Interestingly, jamais vu was first identified, some 100 years ago, as “gentleman’s intrigue,” Moulin said. The origin of the name is still a mystery. The phenomenon seems to be pervasive beyond medical applications as well. Other ways in which people could be feeling jamais vu maybe when they look at a face for too long and it begins to look strange. Or when you wake up in the morning and the person next to you feels like a stranger.
In a 2001 study, experts found how jamais vu applies to students. Remember when a teacher would ask a class if XYZ topic was covered earlier, and would receive blank stares in response? This may not only be a case of absent-mindedness or willful ignorance, but students may actually not remember having learned something.

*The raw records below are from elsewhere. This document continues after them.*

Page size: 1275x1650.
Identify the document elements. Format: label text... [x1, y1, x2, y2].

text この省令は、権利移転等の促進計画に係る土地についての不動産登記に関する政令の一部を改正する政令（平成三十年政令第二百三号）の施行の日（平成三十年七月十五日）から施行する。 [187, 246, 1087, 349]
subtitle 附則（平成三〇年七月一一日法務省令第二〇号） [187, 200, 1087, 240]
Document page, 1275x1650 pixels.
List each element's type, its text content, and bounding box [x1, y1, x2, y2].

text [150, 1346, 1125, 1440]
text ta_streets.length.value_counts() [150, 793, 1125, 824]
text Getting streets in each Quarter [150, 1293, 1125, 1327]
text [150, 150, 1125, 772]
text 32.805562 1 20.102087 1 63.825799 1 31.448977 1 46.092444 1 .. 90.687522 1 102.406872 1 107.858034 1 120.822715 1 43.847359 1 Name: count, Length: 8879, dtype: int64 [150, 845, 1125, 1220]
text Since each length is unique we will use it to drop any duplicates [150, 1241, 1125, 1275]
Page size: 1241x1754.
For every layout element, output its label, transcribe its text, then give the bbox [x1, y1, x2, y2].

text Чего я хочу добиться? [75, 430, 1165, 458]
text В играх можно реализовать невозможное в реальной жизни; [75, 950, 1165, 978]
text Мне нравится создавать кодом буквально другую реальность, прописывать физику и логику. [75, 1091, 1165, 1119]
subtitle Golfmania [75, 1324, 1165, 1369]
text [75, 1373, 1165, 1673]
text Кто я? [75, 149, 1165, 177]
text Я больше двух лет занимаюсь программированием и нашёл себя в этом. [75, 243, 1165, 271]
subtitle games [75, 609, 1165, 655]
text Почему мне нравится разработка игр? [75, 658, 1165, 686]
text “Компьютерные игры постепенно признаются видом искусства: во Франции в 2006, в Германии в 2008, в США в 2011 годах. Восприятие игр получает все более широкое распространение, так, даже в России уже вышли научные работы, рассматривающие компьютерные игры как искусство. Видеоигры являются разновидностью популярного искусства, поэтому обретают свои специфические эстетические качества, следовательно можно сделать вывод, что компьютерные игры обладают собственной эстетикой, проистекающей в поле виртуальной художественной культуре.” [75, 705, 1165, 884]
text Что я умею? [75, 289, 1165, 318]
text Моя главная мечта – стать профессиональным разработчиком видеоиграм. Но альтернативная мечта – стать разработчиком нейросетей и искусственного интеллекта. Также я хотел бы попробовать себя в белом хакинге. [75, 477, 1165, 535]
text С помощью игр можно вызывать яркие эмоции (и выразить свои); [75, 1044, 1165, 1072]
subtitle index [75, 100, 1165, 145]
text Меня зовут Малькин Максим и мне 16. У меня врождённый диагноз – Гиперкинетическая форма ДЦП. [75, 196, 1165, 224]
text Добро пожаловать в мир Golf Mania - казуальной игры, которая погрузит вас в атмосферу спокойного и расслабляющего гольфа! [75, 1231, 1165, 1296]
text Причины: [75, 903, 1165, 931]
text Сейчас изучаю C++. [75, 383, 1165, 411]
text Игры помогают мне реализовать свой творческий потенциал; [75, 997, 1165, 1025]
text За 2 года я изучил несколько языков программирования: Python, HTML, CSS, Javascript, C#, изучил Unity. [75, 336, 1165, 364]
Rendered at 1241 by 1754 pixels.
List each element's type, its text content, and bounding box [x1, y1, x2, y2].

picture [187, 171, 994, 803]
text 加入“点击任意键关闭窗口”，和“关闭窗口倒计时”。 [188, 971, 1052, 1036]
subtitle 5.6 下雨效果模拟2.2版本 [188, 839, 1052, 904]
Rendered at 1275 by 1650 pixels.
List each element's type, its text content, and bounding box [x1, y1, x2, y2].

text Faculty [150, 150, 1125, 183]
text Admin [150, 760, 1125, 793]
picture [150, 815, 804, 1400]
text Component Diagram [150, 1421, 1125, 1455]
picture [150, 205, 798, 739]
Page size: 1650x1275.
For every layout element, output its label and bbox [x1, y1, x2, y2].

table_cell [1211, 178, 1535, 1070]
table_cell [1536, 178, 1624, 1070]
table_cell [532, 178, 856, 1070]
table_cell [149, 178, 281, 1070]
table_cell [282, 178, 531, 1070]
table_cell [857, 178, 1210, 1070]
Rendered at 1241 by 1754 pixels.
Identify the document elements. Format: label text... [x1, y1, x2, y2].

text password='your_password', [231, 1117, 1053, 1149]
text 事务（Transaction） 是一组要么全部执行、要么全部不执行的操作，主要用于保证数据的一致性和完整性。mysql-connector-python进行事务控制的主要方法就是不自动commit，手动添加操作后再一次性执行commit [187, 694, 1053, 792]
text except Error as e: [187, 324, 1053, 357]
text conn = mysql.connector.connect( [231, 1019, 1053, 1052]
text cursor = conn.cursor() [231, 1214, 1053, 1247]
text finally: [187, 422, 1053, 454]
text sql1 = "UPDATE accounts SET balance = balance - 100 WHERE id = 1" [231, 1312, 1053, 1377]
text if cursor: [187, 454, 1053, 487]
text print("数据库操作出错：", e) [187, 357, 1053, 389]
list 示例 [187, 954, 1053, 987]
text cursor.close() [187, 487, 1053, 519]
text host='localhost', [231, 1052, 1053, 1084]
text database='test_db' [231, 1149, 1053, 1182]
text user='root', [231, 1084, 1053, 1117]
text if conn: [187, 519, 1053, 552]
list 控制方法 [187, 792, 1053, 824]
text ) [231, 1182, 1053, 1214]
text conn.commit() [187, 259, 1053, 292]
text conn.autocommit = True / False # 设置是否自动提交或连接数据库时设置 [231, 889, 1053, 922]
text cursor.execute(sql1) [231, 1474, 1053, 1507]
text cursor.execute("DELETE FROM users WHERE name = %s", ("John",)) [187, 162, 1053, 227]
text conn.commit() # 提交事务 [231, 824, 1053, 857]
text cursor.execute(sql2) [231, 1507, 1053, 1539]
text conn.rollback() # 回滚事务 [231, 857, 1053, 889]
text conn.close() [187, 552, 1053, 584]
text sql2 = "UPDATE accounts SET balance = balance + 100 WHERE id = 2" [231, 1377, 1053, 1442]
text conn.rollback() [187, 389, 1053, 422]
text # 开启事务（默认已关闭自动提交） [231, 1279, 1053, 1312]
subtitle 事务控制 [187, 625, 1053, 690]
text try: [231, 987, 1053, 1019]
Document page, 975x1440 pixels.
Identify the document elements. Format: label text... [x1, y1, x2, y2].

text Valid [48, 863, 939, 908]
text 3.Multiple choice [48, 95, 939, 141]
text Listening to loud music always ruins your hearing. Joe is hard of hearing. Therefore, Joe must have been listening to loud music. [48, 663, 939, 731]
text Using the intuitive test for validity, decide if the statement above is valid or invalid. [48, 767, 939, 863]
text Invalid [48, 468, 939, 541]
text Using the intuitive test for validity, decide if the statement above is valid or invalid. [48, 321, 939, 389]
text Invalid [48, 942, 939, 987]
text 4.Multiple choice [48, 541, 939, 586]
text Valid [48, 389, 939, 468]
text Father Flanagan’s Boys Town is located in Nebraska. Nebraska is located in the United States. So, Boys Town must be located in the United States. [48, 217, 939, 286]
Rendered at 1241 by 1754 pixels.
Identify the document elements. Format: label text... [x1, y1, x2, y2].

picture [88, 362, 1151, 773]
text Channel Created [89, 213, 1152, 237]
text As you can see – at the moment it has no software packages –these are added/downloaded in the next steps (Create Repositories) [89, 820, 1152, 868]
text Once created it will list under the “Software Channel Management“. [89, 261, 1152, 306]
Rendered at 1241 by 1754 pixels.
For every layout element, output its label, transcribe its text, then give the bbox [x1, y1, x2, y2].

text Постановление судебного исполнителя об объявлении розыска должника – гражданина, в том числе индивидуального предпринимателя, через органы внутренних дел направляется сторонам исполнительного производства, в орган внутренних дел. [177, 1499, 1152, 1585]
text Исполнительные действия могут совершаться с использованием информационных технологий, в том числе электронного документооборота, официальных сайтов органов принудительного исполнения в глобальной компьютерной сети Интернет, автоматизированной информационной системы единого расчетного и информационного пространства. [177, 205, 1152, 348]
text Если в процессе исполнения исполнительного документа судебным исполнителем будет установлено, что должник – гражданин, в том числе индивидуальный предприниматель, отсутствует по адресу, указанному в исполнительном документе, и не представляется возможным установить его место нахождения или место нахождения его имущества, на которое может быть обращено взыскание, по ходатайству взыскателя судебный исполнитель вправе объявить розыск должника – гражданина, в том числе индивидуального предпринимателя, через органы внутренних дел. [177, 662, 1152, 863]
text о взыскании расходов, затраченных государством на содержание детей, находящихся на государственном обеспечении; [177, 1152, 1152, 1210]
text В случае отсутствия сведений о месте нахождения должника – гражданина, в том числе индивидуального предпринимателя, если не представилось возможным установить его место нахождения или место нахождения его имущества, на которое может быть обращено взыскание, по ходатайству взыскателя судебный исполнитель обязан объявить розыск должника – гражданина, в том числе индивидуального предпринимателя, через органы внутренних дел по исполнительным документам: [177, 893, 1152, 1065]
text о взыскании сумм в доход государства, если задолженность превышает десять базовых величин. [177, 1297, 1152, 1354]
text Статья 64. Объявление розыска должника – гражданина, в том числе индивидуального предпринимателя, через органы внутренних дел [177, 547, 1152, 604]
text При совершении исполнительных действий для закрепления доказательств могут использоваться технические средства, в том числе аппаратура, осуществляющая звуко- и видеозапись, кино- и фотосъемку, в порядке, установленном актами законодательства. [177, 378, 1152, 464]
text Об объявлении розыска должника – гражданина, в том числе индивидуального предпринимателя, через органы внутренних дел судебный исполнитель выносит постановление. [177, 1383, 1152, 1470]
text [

“Jamais vu may be more common than [it is] reported, but is not noticed as readily as is déjà vu,” researchers noted in 2010. “Perhaps when subjective unfamiliarity contrasts with objective familiarity, it is not as attention-grabbing as déjà vu or it can be dismissed more easily.”
Research around jamais vu still remains thin, irrespective of how viscerally people may experience it. Even now, we know we have been here before, but why does the despair and foreboding all feel so unfamiliar? At least we know it’s jamais vu — all over again.